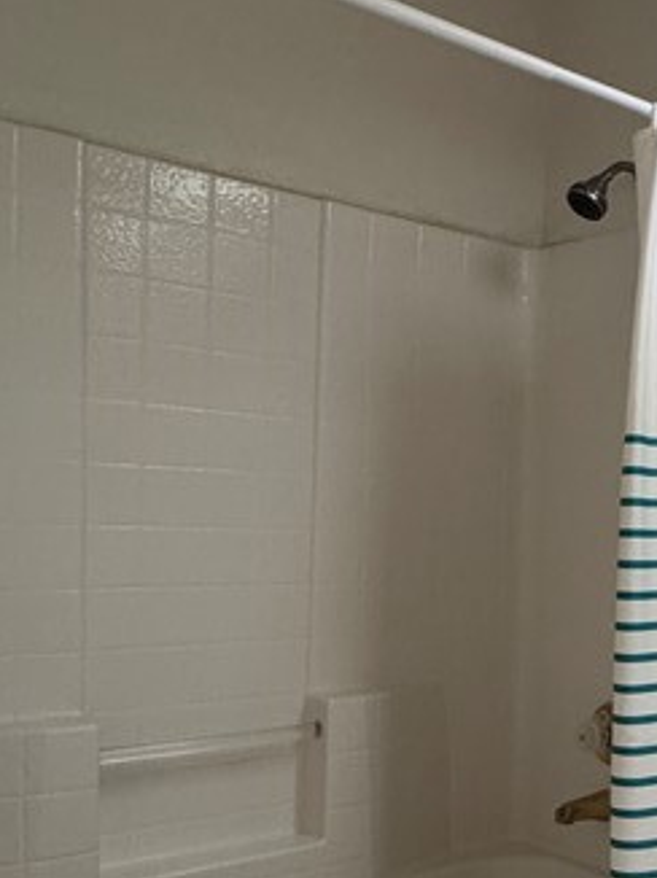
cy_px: 555
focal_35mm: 44
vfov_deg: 42.6
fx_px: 1115
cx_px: 810
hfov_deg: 28.2
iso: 250
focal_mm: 2.22
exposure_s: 1/53
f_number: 2.2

● THE PROBLEM
Every line above needs to be written out again as it stands. Pictures do not belong in the copy.

● EXERCISE OUTPUT
cy_px: 555
focal_35mm: 44
vfov_deg: 42.6
fx_px: 1115
cx_px: 810
hfov_deg: 28.2
iso: 250
focal_mm: 2.22
exposure_s: 1/53
f_number: 2.2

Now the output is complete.